Written exercise - How many lines in the listing below contain the string "bulbs"? Case counts; reply with the number alone.

Data -
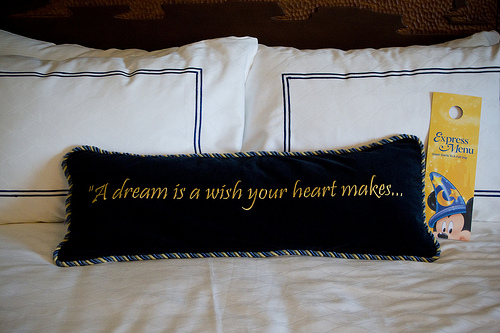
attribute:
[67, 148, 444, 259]
pillow — blue, long, black, gold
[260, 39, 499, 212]
pillow — white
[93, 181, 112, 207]
letter — golden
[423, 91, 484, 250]
card — for customers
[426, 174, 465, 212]
hat — purple, wizard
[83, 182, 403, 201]
lettering — gold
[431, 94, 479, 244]
bag — yellow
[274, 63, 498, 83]
trim — blue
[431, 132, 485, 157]
letters — blue, written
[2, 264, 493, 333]
blanket — white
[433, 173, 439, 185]
stars — gold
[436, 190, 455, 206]
moons — gold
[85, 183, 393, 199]
letters — gold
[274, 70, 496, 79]
lines — blue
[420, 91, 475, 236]
door hanger — yellow, blue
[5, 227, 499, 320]
comforter — white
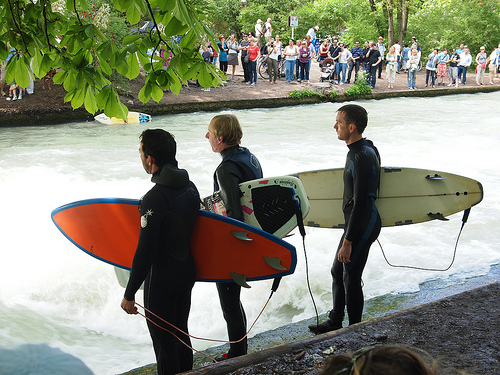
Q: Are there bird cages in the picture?
A: No, there are no bird cages.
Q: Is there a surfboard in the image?
A: Yes, there is a surfboard.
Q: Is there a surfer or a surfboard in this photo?
A: Yes, there is a surfboard.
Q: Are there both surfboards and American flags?
A: No, there is a surfboard but no American flags.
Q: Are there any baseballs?
A: No, there are no baseballs.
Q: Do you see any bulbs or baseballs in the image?
A: No, there are no baseballs or bulbs.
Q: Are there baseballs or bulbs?
A: No, there are no baseballs or bulbs.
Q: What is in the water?
A: The surfboard is in the water.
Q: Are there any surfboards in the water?
A: Yes, there is a surfboard in the water.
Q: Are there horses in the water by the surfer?
A: No, there is a surfboard in the water.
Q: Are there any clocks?
A: No, there are no clocks.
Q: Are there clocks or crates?
A: No, there are no clocks or crates.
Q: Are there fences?
A: No, there are no fences.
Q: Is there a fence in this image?
A: No, there are no fences.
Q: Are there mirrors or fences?
A: No, there are no fences or mirrors.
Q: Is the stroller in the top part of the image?
A: Yes, the stroller is in the top of the image.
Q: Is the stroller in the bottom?
A: No, the stroller is in the top of the image.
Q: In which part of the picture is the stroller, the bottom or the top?
A: The stroller is in the top of the image.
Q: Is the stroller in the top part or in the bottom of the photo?
A: The stroller is in the top of the image.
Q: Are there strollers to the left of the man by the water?
A: Yes, there is a stroller to the left of the man.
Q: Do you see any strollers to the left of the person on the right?
A: Yes, there is a stroller to the left of the man.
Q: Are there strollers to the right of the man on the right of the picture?
A: No, the stroller is to the left of the man.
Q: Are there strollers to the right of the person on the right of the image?
A: No, the stroller is to the left of the man.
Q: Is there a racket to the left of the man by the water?
A: No, there is a stroller to the left of the man.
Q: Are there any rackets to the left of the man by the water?
A: No, there is a stroller to the left of the man.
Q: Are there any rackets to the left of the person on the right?
A: No, there is a stroller to the left of the man.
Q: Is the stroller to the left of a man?
A: Yes, the stroller is to the left of a man.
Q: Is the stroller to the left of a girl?
A: No, the stroller is to the left of a man.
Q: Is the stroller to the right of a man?
A: No, the stroller is to the left of a man.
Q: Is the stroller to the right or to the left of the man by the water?
A: The stroller is to the left of the man.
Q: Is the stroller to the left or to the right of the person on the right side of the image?
A: The stroller is to the left of the man.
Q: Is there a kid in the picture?
A: No, there are no children.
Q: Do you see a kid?
A: No, there are no children.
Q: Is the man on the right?
A: Yes, the man is on the right of the image.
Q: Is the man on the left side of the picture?
A: No, the man is on the right of the image.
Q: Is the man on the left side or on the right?
A: The man is on the right of the image.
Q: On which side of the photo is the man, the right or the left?
A: The man is on the right of the image.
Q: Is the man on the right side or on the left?
A: The man is on the right of the image.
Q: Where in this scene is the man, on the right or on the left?
A: The man is on the right of the image.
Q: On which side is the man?
A: The man is on the right of the image.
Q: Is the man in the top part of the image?
A: Yes, the man is in the top of the image.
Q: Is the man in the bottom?
A: No, the man is in the top of the image.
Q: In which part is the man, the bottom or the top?
A: The man is in the top of the image.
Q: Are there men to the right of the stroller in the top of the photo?
A: Yes, there is a man to the right of the stroller.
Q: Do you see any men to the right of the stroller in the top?
A: Yes, there is a man to the right of the stroller.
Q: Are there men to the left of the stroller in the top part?
A: No, the man is to the right of the stroller.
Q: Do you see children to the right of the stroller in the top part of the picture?
A: No, there is a man to the right of the stroller.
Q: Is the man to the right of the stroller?
A: Yes, the man is to the right of the stroller.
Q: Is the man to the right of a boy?
A: No, the man is to the right of the stroller.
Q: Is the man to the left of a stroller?
A: No, the man is to the right of a stroller.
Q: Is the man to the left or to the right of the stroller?
A: The man is to the right of the stroller.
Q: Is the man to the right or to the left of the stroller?
A: The man is to the right of the stroller.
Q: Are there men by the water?
A: Yes, there is a man by the water.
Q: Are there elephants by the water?
A: No, there is a man by the water.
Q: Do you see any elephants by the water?
A: No, there is a man by the water.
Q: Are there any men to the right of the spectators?
A: Yes, there is a man to the right of the spectators.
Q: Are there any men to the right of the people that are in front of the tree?
A: Yes, there is a man to the right of the spectators.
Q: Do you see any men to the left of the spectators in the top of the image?
A: No, the man is to the right of the spectators.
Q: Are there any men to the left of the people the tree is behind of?
A: No, the man is to the right of the spectators.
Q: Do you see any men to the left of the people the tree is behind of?
A: No, the man is to the right of the spectators.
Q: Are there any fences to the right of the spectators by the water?
A: No, there is a man to the right of the spectators.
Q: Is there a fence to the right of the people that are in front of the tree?
A: No, there is a man to the right of the spectators.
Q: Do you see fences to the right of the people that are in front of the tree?
A: No, there is a man to the right of the spectators.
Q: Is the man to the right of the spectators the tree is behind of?
A: Yes, the man is to the right of the spectators.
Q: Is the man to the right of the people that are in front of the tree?
A: Yes, the man is to the right of the spectators.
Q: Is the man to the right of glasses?
A: No, the man is to the right of the spectators.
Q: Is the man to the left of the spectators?
A: No, the man is to the right of the spectators.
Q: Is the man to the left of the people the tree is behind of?
A: No, the man is to the right of the spectators.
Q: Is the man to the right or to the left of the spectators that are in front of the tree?
A: The man is to the right of the spectators.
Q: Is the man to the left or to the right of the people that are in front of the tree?
A: The man is to the right of the spectators.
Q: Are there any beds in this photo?
A: No, there are no beds.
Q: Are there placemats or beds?
A: No, there are no beds or placemats.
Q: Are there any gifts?
A: No, there are no gifts.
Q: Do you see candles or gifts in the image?
A: No, there are no gifts or candles.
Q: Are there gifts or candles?
A: No, there are no gifts or candles.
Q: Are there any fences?
A: No, there are no fences.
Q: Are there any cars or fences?
A: No, there are no fences or cars.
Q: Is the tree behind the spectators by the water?
A: Yes, the tree is behind the spectators.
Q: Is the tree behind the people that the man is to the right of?
A: Yes, the tree is behind the spectators.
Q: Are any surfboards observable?
A: Yes, there is a surfboard.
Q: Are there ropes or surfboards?
A: Yes, there is a surfboard.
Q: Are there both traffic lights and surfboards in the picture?
A: No, there is a surfboard but no traffic lights.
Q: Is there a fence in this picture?
A: No, there are no fences.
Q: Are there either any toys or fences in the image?
A: No, there are no fences or toys.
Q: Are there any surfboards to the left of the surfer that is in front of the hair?
A: Yes, there is a surfboard to the left of the surfer.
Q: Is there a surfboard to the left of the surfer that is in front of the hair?
A: Yes, there is a surfboard to the left of the surfer.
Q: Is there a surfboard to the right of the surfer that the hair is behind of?
A: No, the surfboard is to the left of the surfer.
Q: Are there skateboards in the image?
A: No, there are no skateboards.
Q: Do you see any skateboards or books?
A: No, there are no skateboards or books.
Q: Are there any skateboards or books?
A: No, there are no skateboards or books.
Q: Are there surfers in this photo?
A: Yes, there is a surfer.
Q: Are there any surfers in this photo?
A: Yes, there is a surfer.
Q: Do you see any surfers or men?
A: Yes, there is a surfer.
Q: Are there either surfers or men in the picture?
A: Yes, there is a surfer.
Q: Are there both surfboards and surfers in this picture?
A: Yes, there are both a surfer and a surfboard.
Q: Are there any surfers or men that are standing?
A: Yes, the surfer is standing.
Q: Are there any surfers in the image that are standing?
A: Yes, there is a surfer that is standing.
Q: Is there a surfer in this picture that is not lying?
A: Yes, there is a surfer that is standing.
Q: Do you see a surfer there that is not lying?
A: Yes, there is a surfer that is standing .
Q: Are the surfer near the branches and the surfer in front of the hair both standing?
A: Yes, both the surfer and the surfer are standing.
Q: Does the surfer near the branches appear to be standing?
A: Yes, the surfer is standing.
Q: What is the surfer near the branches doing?
A: The surfer is standing.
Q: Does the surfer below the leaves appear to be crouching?
A: No, the surfer is standing.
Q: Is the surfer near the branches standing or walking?
A: The surfer is standing.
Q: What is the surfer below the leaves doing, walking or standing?
A: The surfer is standing.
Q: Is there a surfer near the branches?
A: Yes, there is a surfer near the branches.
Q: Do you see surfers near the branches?
A: Yes, there is a surfer near the branches.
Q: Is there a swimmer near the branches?
A: No, there is a surfer near the branches.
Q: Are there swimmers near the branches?
A: No, there is a surfer near the branches.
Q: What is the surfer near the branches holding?
A: The surfer is holding the surf board.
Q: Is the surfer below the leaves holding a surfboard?
A: Yes, the surfer is holding a surfboard.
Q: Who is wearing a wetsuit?
A: The surfer is wearing a wetsuit.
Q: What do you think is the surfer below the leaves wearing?
A: The surfer is wearing a wetsuit.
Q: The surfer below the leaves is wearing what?
A: The surfer is wearing a wetsuit.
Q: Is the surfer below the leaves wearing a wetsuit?
A: Yes, the surfer is wearing a wetsuit.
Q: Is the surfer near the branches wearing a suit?
A: No, the surfer is wearing a wetsuit.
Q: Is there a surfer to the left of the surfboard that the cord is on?
A: Yes, there is a surfer to the left of the surfboard.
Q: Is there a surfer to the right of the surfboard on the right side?
A: No, the surfer is to the left of the surfboard.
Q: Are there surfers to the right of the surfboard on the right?
A: No, the surfer is to the left of the surfboard.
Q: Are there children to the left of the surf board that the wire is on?
A: No, there is a surfer to the left of the surfboard.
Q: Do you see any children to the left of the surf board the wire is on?
A: No, there is a surfer to the left of the surfboard.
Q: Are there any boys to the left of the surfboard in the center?
A: No, there is a surfer to the left of the surf board.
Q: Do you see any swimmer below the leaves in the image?
A: No, there is a surfer below the leaves.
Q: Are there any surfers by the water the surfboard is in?
A: Yes, there is a surfer by the water.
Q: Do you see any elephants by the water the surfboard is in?
A: No, there is a surfer by the water.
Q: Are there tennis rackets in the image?
A: No, there are no tennis rackets.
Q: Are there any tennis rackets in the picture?
A: No, there are no tennis rackets.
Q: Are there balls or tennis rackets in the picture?
A: No, there are no tennis rackets or balls.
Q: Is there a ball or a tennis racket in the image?
A: No, there are no rackets or balls.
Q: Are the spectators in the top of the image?
A: Yes, the spectators are in the top of the image.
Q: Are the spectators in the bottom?
A: No, the spectators are in the top of the image.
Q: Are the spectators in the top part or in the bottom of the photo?
A: The spectators are in the top of the image.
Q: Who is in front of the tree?
A: The spectators are in front of the tree.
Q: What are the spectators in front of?
A: The spectators are in front of the tree.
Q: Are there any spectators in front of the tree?
A: Yes, there are spectators in front of the tree.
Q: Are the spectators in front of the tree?
A: Yes, the spectators are in front of the tree.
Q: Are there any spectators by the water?
A: Yes, there are spectators by the water.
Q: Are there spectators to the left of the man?
A: Yes, there are spectators to the left of the man.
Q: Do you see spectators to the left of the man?
A: Yes, there are spectators to the left of the man.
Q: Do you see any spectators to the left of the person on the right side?
A: Yes, there are spectators to the left of the man.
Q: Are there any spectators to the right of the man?
A: No, the spectators are to the left of the man.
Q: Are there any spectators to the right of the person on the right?
A: No, the spectators are to the left of the man.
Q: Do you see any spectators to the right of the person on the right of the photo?
A: No, the spectators are to the left of the man.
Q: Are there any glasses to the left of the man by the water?
A: No, there are spectators to the left of the man.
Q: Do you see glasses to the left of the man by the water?
A: No, there are spectators to the left of the man.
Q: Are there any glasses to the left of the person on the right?
A: No, there are spectators to the left of the man.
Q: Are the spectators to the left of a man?
A: Yes, the spectators are to the left of a man.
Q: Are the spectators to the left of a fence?
A: No, the spectators are to the left of a man.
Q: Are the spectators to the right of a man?
A: No, the spectators are to the left of a man.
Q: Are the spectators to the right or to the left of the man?
A: The spectators are to the left of the man.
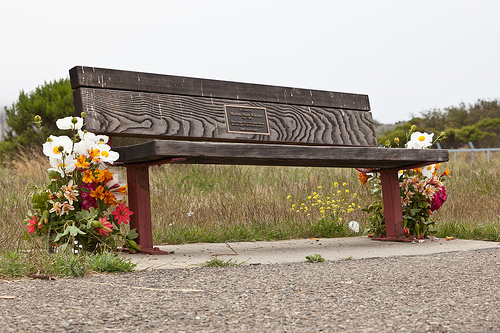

Written reply - 4